L’industria cinese delle auto elettriche è la più grande al mondo: si contano circa 300 produttori diversi. Sulla base delle informazioni ricevute da fonti anonime, Bloomberg scrive che il governo sta elaborando una serie di misure pensate per contenere l’eccesso di capacità produttiva del settore e per incanalare le risorse verso un numero preciso di centri di produzione chiave.

Nello specifico, le autorità cinesi starebbero pensano di introdurre un tasso minimo di utilizzo della capacità di produzione per l’industria dei veicoli elettori; le province del territorio cinese che non lo rispettano non potranno autorizzare nuovi progetti fino a che la capacità automobilistica in eccesso non sarà dispiegata.

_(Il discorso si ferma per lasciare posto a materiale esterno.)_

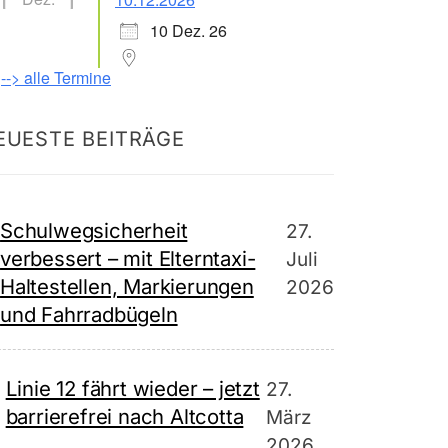
10 Dez. 26
--> alle Termine
EUESTE BEITRÄGE
Schulwegsicherheit
27.
verbessert – mit Elterntaxi-
Juli
Haltestellen, Markierungen
2026
und Fahrradbügeln
Linie 12 fährt wieder – jetzt
27.
barrierefrei nach Altcotta
März
2026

COME VANNO LE AZIONI DELLE AZIENDE CINESI

Dopo le dichiarazioni del ministro Xiao, le azioni delle aziende cinesi di veicoli elettrici sono crollate. Xpeng, ad esempio, ha perso fino al 3,2 per cento alla borsa di Hong Kong; Li Auto fino all’1,8 per cento. Nella Cina continentale, invece, BYD è calata del 2,1 per cento e BAIC del 5,2.

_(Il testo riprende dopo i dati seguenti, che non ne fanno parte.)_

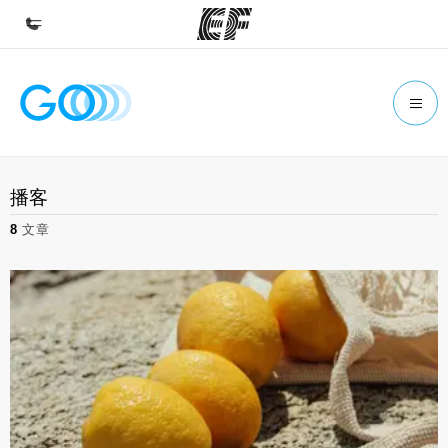
首頁
歡迎來到EF
課程
播客
查看所有EF提供的課程
8
文章
辦公室
查找您附近的辦公室
關於我們
公司資訊
徵才
加入我們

I SUSSIDI CINESI ALLE AUTO ELETTRICHE

La crescita del mercato cinese delle auto elettriche è stata incoraggiata dai sussidi governativi offerti ai cittadini per incoraggiare il passaggio a vetture a emissioni basse o zero. Dal 2015 al 2020 i sussidi all’acquisto di veicoli a nuove energie (termine che racchiude le auto elettriche pure, le ibride plug-in e quelle a idrogeno) stanziati dal governo centrale di Pechino sono ammontati a 5,1 miliardi di dollari.

Oltre a questi, ci sono gli sgravi fiscali e gli altri incentivi offerti dalle varie province ai produttori di veicoli elettrici per spingerli a installare capacità produttiva sul loro territorio. Questo approccio ha però portato a un eccesso di capacità: nella provincia di Jiangsu ad esempio, a nord della città di Shanghai, sono attive una trentina di aziende di veicoli elettrici, diverse delle quali in bancarotta.

I NUMERI

Stando alle stime elaborate da Bloomberg, nel 2020 il tasso minimo di utilizzo della capacità di produzione del settore in Cina è stato di circa il 53 per cento.

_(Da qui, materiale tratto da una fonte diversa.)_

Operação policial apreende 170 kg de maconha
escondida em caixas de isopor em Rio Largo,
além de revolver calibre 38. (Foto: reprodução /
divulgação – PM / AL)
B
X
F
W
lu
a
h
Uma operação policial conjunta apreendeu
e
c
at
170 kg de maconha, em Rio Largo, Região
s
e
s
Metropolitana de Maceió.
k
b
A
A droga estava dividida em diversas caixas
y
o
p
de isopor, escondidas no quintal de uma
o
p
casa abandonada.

SCONTRO CON GLI STATI UNITI?

Al di là delle aziende in cattive situazioni finanziarie, alcuni produttori cinesi come NIO e BYD si sono fatti notare anche all’estero.

Per il momento, tuttavia, i marchi cinesi non hanno la stessa attrattività di quelli americani come Tesla. Ma non è da escludere, nel prossimo futuro, una competizione tra Stati Uniti e Cina sulle esportazioni di veicoli elettrici, che saranno sempre più diffusi nel mondo parallelamente agli sforzi per la riduzione delle emissioni di gas serra.

Dopo quella sulle tecnologie per il 5G, il prossimo capitolo della guerra commerciale-tecnologica tra Washington e Pechino potrebbe vertere sui veicoli a nuove energie. L’amministrazione di Joe Biden sta puntando molto sullo sviluppo di altre industrie della “sostenibilità” – i pannelli solari e le batterie, innanzitutto – proprio per ridurre il divario manifatturiero con la Cina ed evitare che la transizione ecologica avvantaggi il maggiore rivale americano.